Palestinians who may have committed no violation of Israeli laws are kept behind bars for prolonged periods, sometimes in excess of ten years, without ever knowing the reasons behind their imprisonment.
One administrative detainee, Mustafa Shawar, a Hebron University lecturer, told the Weekly that "I appealed to the Israeli military judge to let me know why I was detained, but to no avail."
"I told him, 'please let me know what I did, so that I won't do it again.' But the judge said he wouldn't give me that privilege because the evidence against me was secret."
Shawar has so far spent ten years in Israeli prisons without charge or trial, and he has no idea if he will ever be freed.
Thousands of Palestinians, including lawmakers, students, professionals and peaceful political activists, have been subjected to prolonged periods of administrative detention.
A few weeks ago, the Israeli military authorities detained Aziz Dweik, speaker of the Palestinian Legislative Council, sentencing him to six months in prison.

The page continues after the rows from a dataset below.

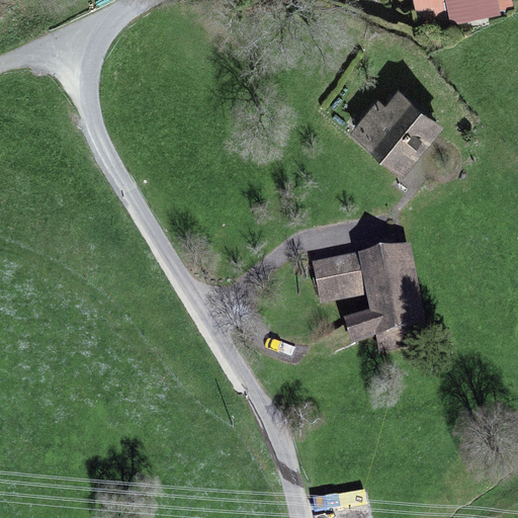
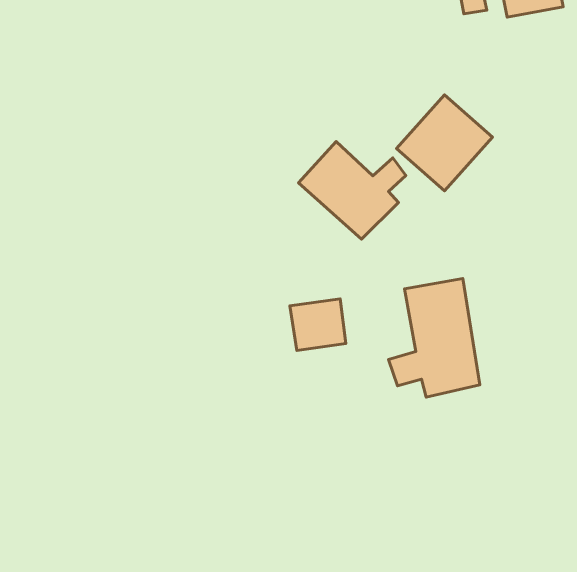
building: none -> [298,142,406,239]
building: [309,256,358,301] -> [290,299,346,350]

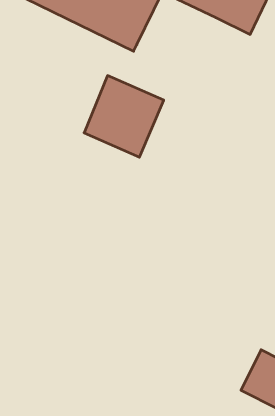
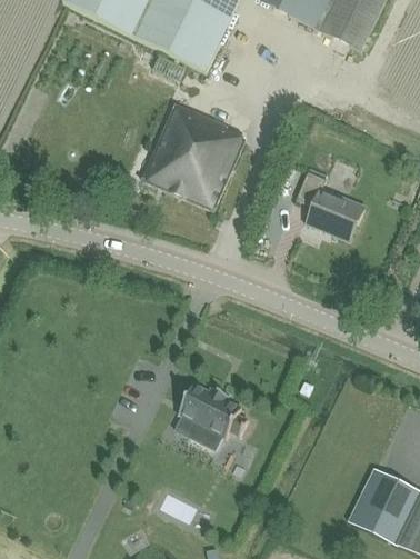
building: none -> [294,170,364,241]
building: none -> [178,382,248,449]

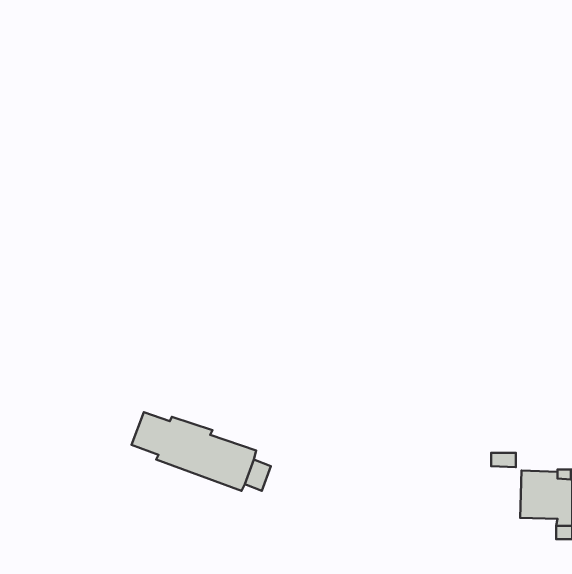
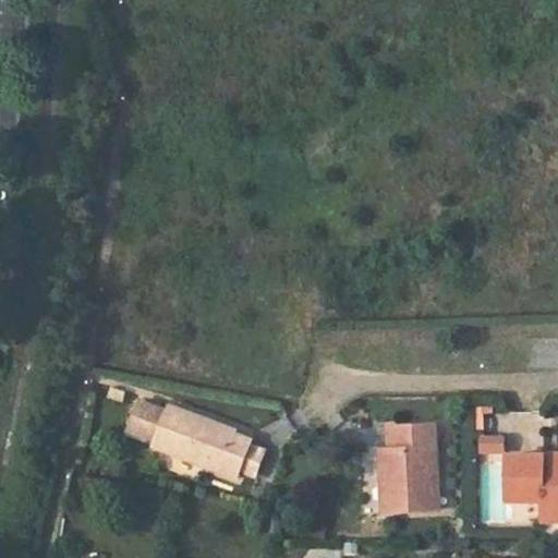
building: none -> [378,427,436,513]

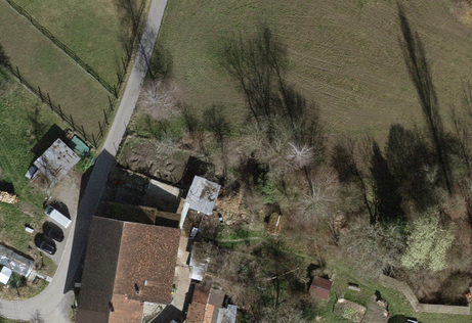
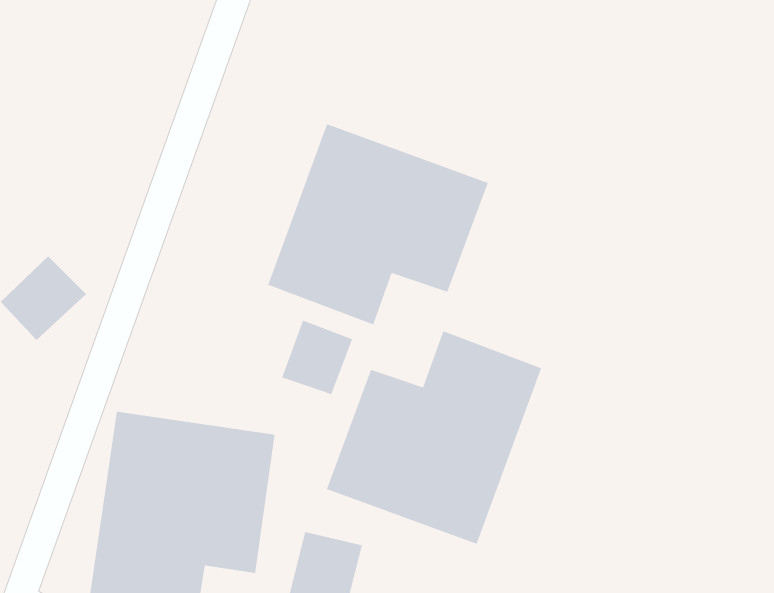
building: none -> [267,123,489,325]
building: none -> [326,330,542,545]

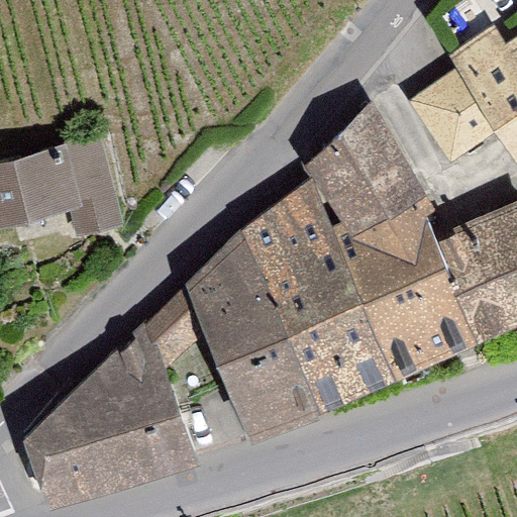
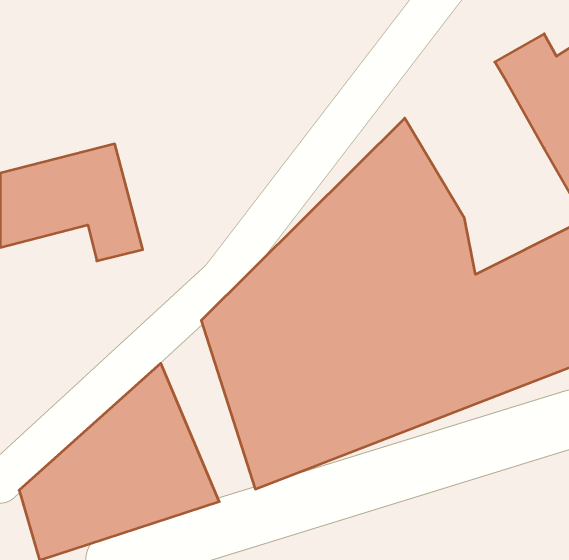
building: [411,73,494,159] -> none

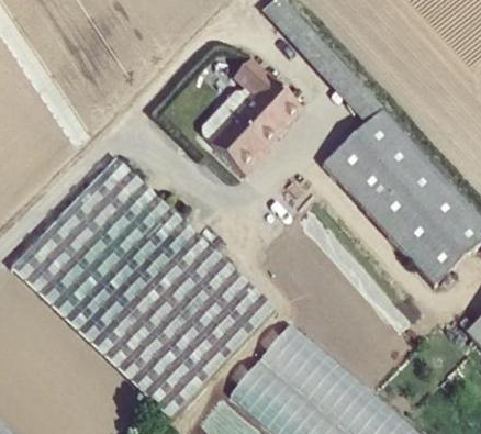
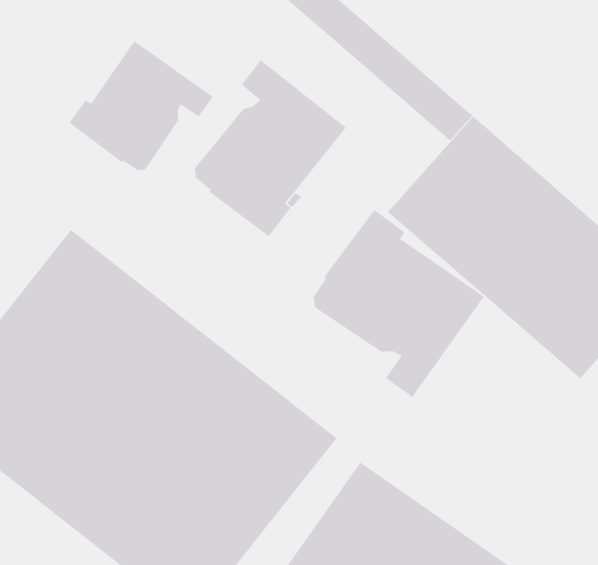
building: none -> [69,40,214,171]
building: none -> [313,209,485,398]

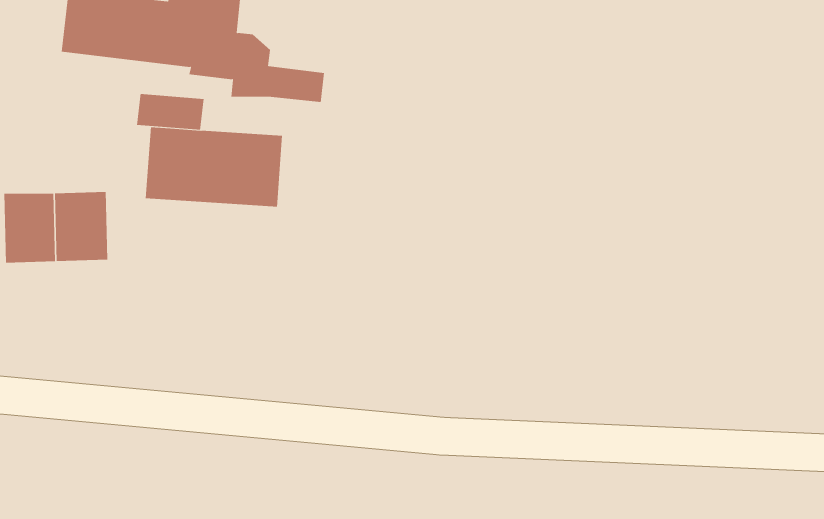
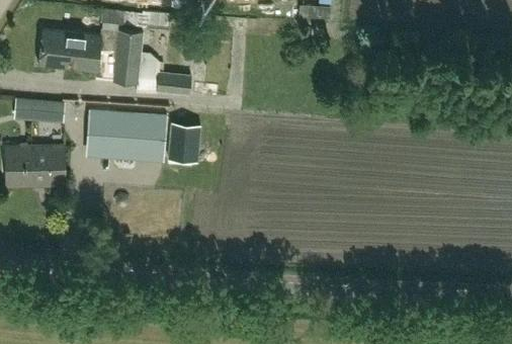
building: [136,94,204,130] -> [24,100,64,121]
building: none -> [168,123,199,162]

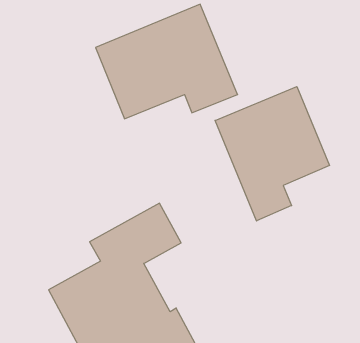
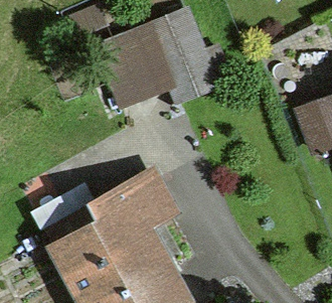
building: [215,87,330,221] -> none

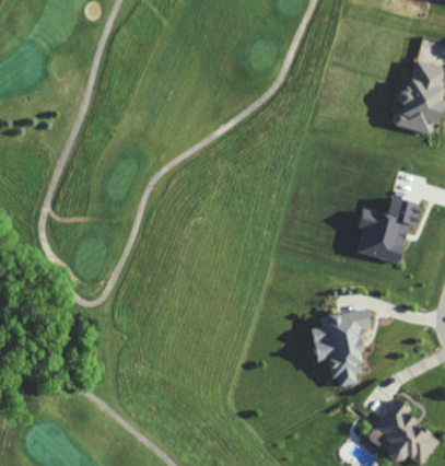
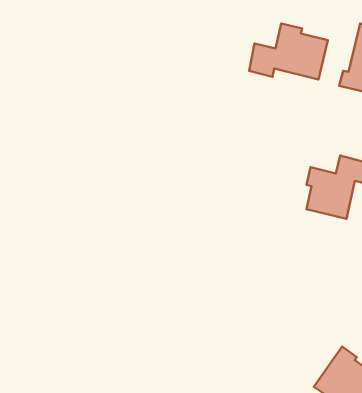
building: none -> [249,24,328,80]
building: [309,307,372,385] -> none

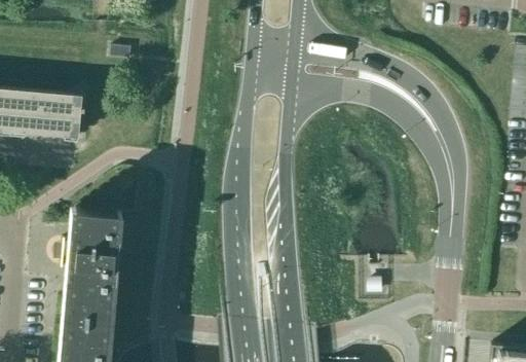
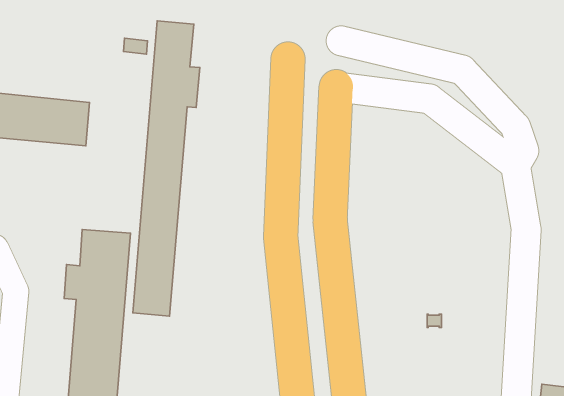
building: none -> [133,21,200,316]

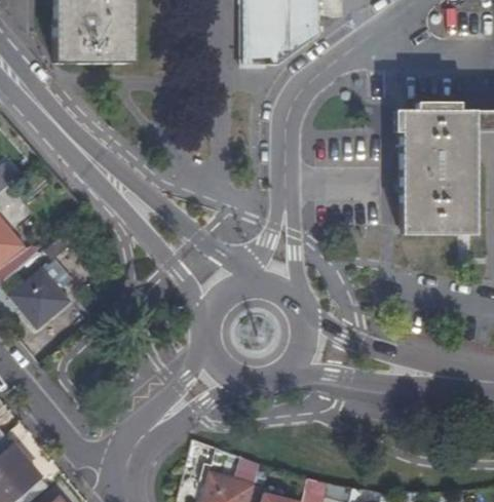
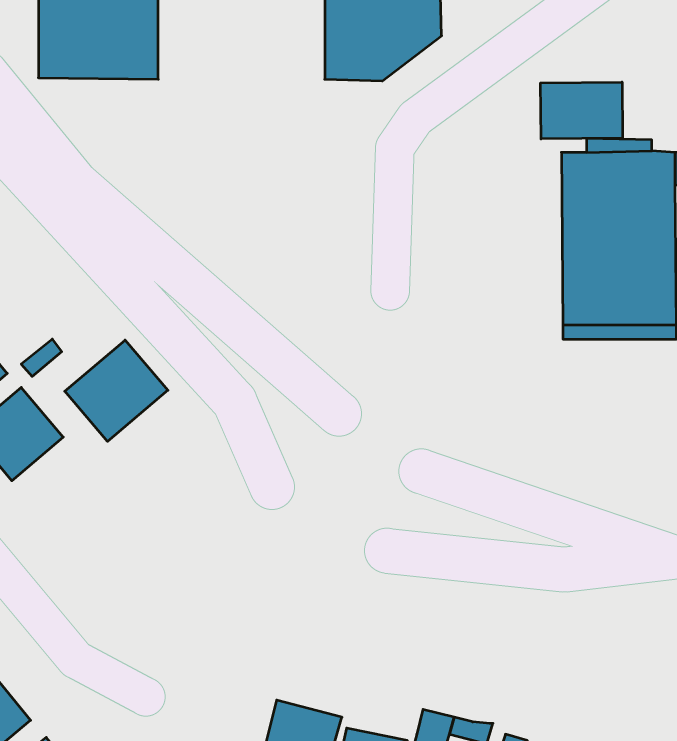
building: none -> [541,82,623,139]
building: none -> [65,340,168,441]

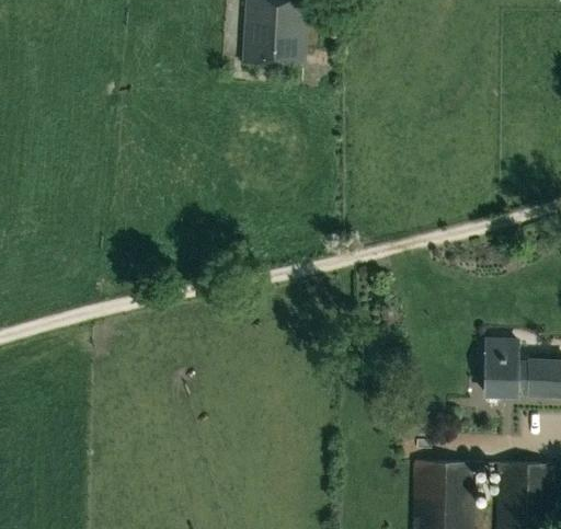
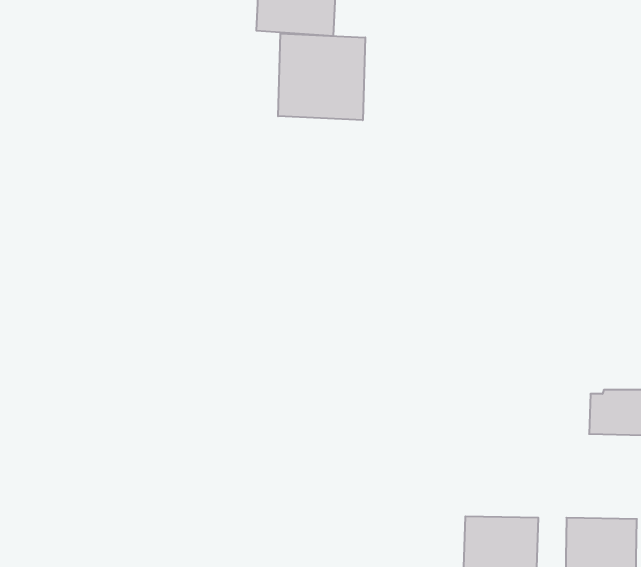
building: none -> [278,33,365,120]
building: [484,340,517,396] -> none

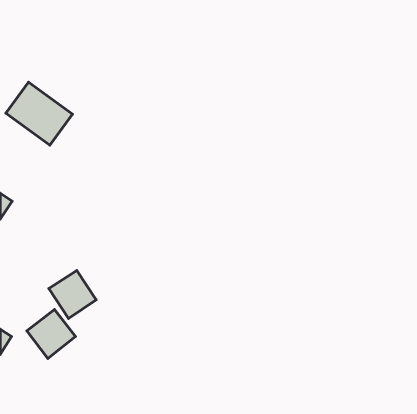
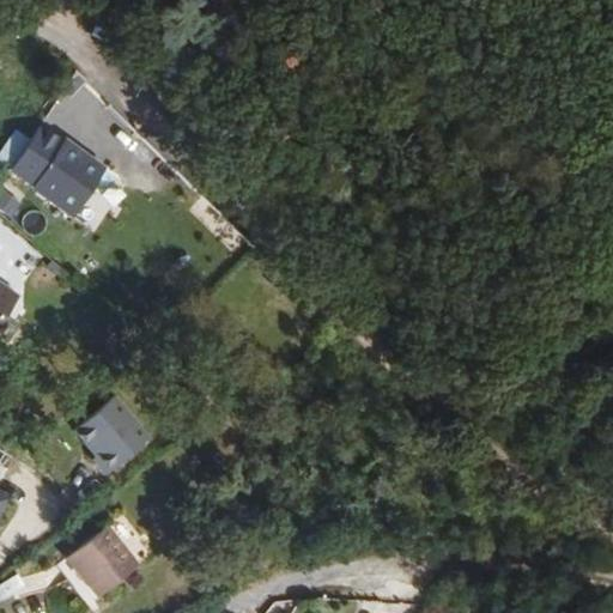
building: [27,310,76,358] -> [69,527,141,599]

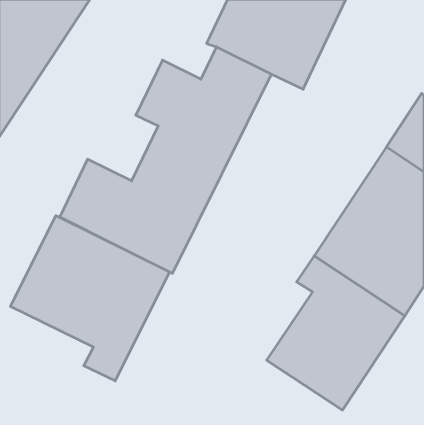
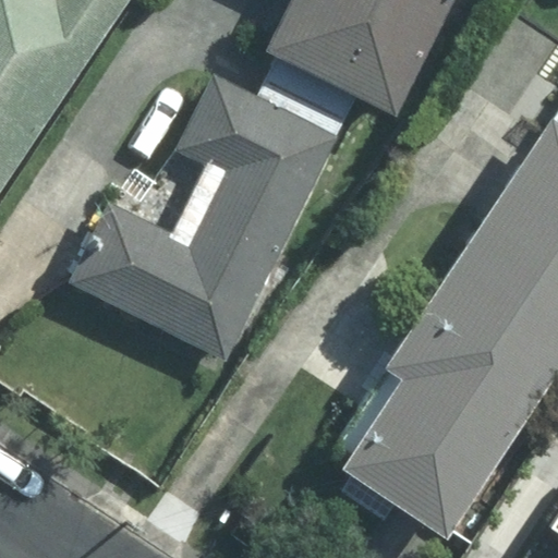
building: [11,216,170,381] -> none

The six-month sentence may only be the beginning for Dweik, as the Israeli authorities routinely extend such sentences many times.
The massive shows of solidarity Khadr Adnan has been receiving are unprecedented, with all the Palestinian political factions organising demonstrations demanding his immediate release.
Palestinian Authority (PA) President Mahmoud Abbas has appealed to Russia, China and Britain to press Israel to release Adnan, and Saeb Ereikat, the PA negotiator, has said that Israel will be held responsible for "what happens to Khadr Adnan."
Similar messages have been dispatched to the Obama administration and UN Secretary-General Ban Ki-Moon, warning against the ramifications Adnan's death could have in the region.
Earlier this week, Catherine Ashton, the European foreign policy chief, urged Israel to do everything possible to preserve Adnan's health. She also reiterated EU concerns about Israel's "extensive use of administrative detention without formal charge."
According to the Israeli human-rights organisation B'tselem, there has been a sharp increase in the number of administrative detainees held by Israel over the past year, from 219 in January 2011 to 309 in January 2012.
Eighty people, or 26 per cent of the detainees, have been held for six months to one year, with another 88 people, or 28.5 per cent, being held for between one and two years. Sixteen detainees have been in administrative detention for between two and four-and-a-half years.
B'tselem stressed the illegality of the administrative detention procedure because it violates the right to liberty and due process, detainees being incarcerated for prolonged periods on the basis of secret evidence without charge or trial.
Administrative detention is also reserved for non-Jews, particularly Palestinians, and is designed to punish and break the will of those who won't submit to the occupation.
While some non-Jews have been held in administrative detention by Israel, their number has been very small and the jail-time symbolic, underscoring the discrimination against non-Jews in Israel-Palestine.
Israel does not seem to be indifferent to Adnan's fate, apparently out of concern about the reactions his death may provoke among Palestinians.
The Israeli High Court decided on 21 February to free Adnan two months from now, leaving open the question of whether he will survive until then or whether he will be immediately rearrested.